If Christine’s story sounds familiar, I’ll say now that it’s true Lady Bird is a textbook coming-of-age movie. Its main character is propelled constantly by a desire to be something bigger than she is, trying on new identities and friends as if they were the rumpled-up sweaters on the bedroom floor (which her mother keeps yelling at her to fold.) One moment Lady Bird is in a school theater production, cuddling up to her giggly co-star and sensitive boyfriend Danny (Lucas Hedges); the next she has her eyes set on the brooding, black turtleneck-wearing musician Kyle (Timothée Chalamet), who always happens to be smoking a cigarette and reading a copy of A People’s History of the United States even in the middle of a crowded house party.

But it’s Gerwig’s writing and first-time directing here that makes Lady Bird feel new even if we’ve already seen this sort of story, or perhaps even lived its storylines. Gerwig famously emerged in the mid-’00s from the“mumblecore” school of acting which encouraged and privileged improvisation, often to an unsurprisingly bumbling and lo-fi effect. But while she and her contemporaries—the Duplass brothers, Joe Swanberg, even Lena Dunham—have graduated into making work that feels far more conventional than their more meandering, earlier films, Gerwig’s screenwriting has successfully retained the exciting, hyperrealistic spark of her early work.

Gerwig worked on Lady Bird’s script for years, and there’s no mistaking this movie for a DIY project that’s been cobbled together on the fly. But there’s an unfiltered naturalism to this movie that falls in line with her work on previous films Frances Ha and Mistress America, and it can only come from a writer-director who is disinterested in writing her teen characters condescendingly.

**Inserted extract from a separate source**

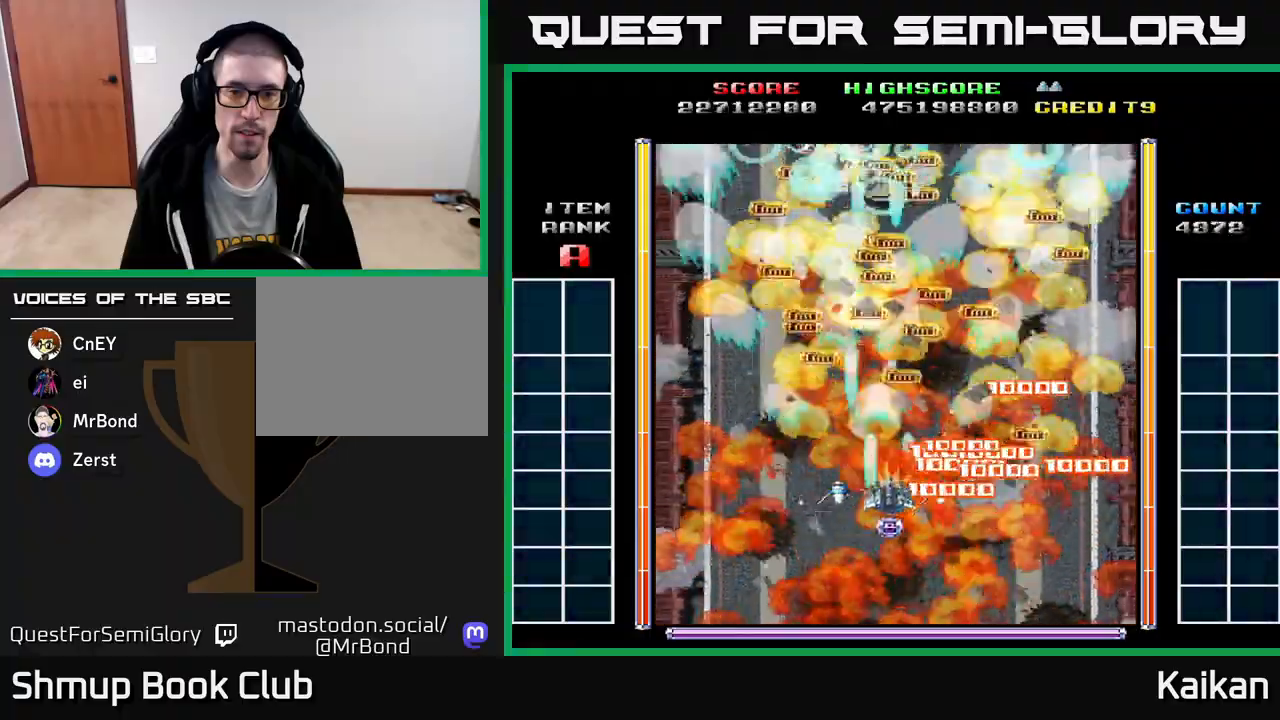
{"buttons": ["DPAD_LEFT"], "left_stick": "up-left", "events": [[67, "DPAD_DOWN", "up"], [267, "DPAD_UP", "down"], [300, "A", "up"], [300, "DPAD_RIGHT", "up"], [333, "DPAD_LEFT", "down"], [383, "DPAD_UP", "up"]]}
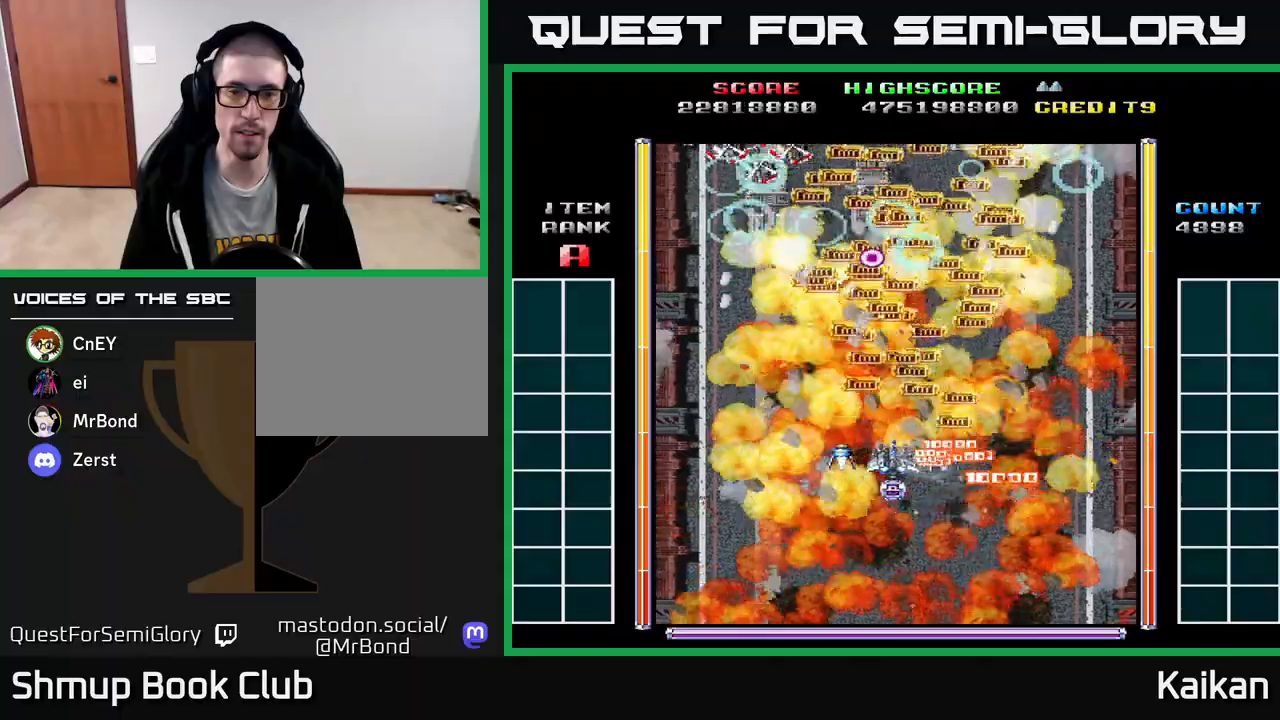
{"buttons": ["A", "DPAD_DOWN", "DPAD_LEFT"], "left_stick": "up-left", "events": [[83, "DPAD_LEFT", "up"], [100, "DPAD_DOWN", "down"], [133, "DPAD_DOWN", "up"], [133, "DPAD_RIGHT", "down"], [200, "DPAD_RIGHT", "up"], [317, "DPAD_DOWN", "down"], [417, "A", "down"], [433, "DPAD_LEFT", "down"]]}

Based somewhat on Gerwig’s own adolescence growing up in Sacramento, Lady Bird strikes a sweet, delicate balance between playing up these teenagers’ natural naïveté for comedic effect, but never portraying them as laughably clueless.

“My mother said French wasn’t useful,” Lady Bird says, during her first, real romantic moment with her crush Danny outside a school dance. “It is if you’re going to Paris,” he replies with a smile. The dialogue is both cute and ridiculous, since you know the only conception of romance these two high school juniors possess, in that moment, is a hazy idea of Paris. And frequently, Lady Bird attempts to mold her life into some semblance of theatrical drama. “Come here often?” she tells Danny, when she first saunters up to him in the grocery store before explaining, in a line she certainly learned from a movie: “I’m from the other side of the tracks!” Ronan, who is 23, nails the goofier mannerisms of teenagedom so perfectly, particularly when she’s acting opposite her character’s best friend Julie, played by Beanie Feldstein. The two have mastered the art of unadulterated giggle fits, which occur over cheddar-cheese binges and dips into the school’s Eucharist supplies.

But Lady Bird’s realism doesn’t begin and end with its lovably awkward set of teen characters. As Lady Bird charges towards her goal of being accepted to a fancy private college, she hides her applications from her mother. We know that the film’s main character has no idea what’s in store for her in her soon-to-be-adult life, but it’s Marion’s job to tell her this bluntly, perhaps sometimes cruelly. “I just want you to be the best version of yourself,” Marion tells her daughter, at one point as the two search for a prom dress. “What if this is the best version of me?” Lady Bird replies, shoulders slumped, eyeliner smeared, before disappearing into a dressing room.

It’s in these scenes that the film reminds us it’s not just a story about a teenage girl’s larger-than-life aspirations, but one that addresses the impossibilities of that dream—and who, exactly, has the financial and geographical means to make them real. But Gerwig leaves us with a happy ending, albeit not one that plays out like those Hollywood dreams up. Because while our heroine Lady Bird may not be perfect, neither are real teenagers.